Cost remains one of the principal barriers to simulation adoption.7,8 Depending on the costing methodology used, each trainer in this study cost approximately SGD $18.56–28.51 (USD $13.73-21.10) to produce, substantially lower than most commercially available orthopedic simulators.11,13 Combined with the use of open-source designs and consumer-grade 3D-printing technology, this may facilitate wider implementation in undergraduate and postgraduate training programs.

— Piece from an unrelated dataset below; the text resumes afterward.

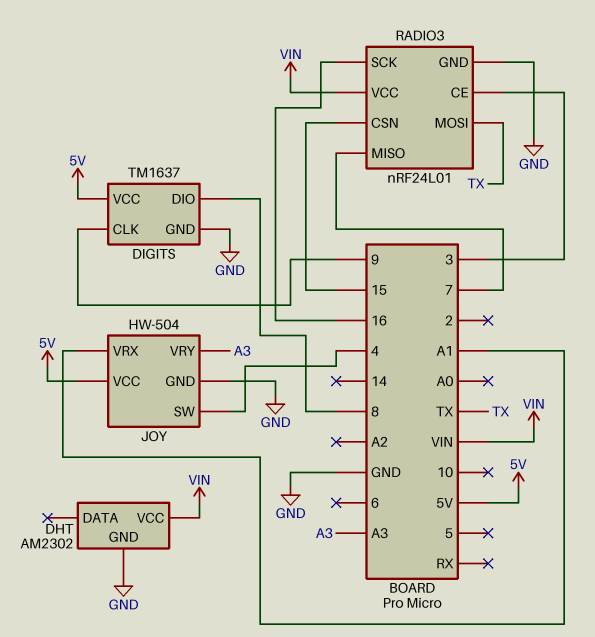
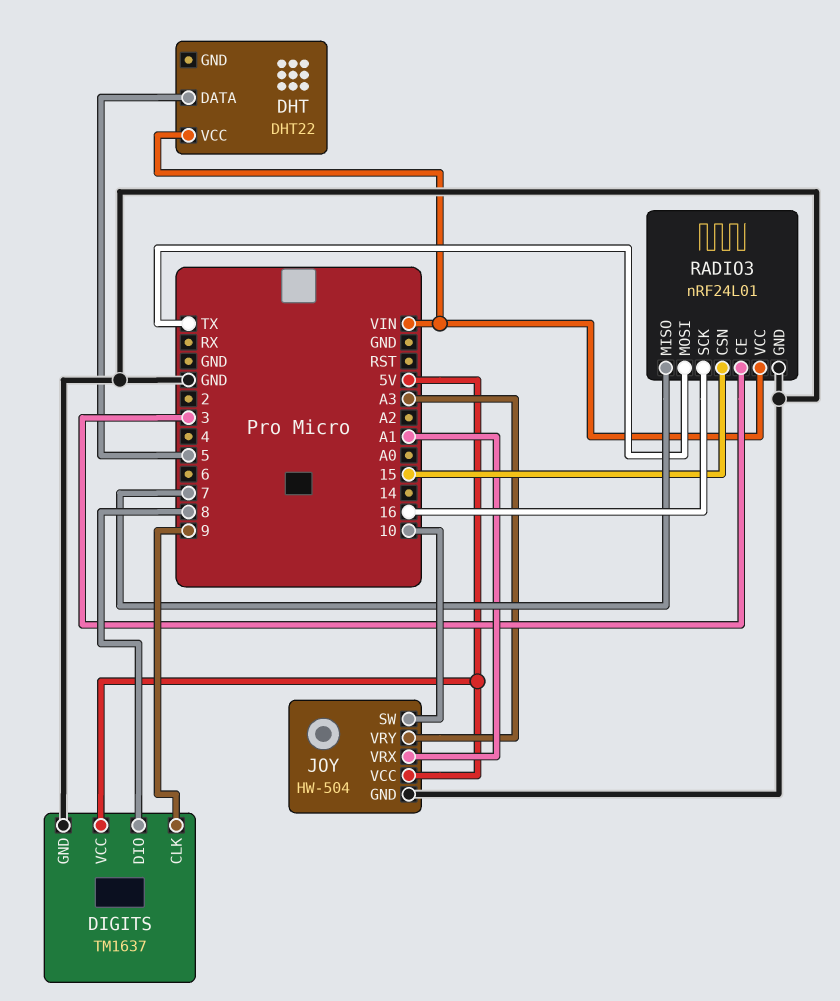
DHT: AM2302 -> DHT22
DHT pin DATA: none -> 5
DHT pin GND: GND -> none
JOY pin SW: 4 -> 10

Several limitations should be acknowledged. First, this was a single-center pilot study involving only eleven participants, limiting generalizability. Second, outcomes were based exclusively on self-reported measures, and no objective assessment of technical performance was performed. Consequently, the findings are limited to learner reactions and self-perceived confidence gains rather than demonstrated skill acquisition. Third, the absence of a comparator group precludes determination of the incremental educational benefit attributable to the simulator itself beyond the accompanying didactic session. Finally, no assessment of skill retention or transfer to clinical practice was undertaken. In addition, as with many 3D-printed simulators, the biomechanical and haptic properties of the models were not formally validated against human tissue and may not fully replicate the tactile experience encountered in clinical practice.11,18

Future work should incorporate objective performance assessments, evaluation of skill retention and transfer to clinical practice, and formal validation of simulator fidelity. Further refinement of the trainers, including assessment of biomechanical fidelity and radiographic compatibility, may enhance their utility within orthopedic training curricula.

CONCLUSONS

This pilot study demonstrates the feasibility of developing low-cost, high-fidelity 3D-printed pediatric forearm fracture trainers for simulation-based education. The models were associated with improved learner confidence and familiarity with pediatric fracture reduction principles while remaining substantially less expensive than many existing simulation platforms. These findings support the potential role of 3D printing in expanding access to pediatric orthopedic skills training. Further validation using objective measures of technical performance and clinical skill transfer is warranted.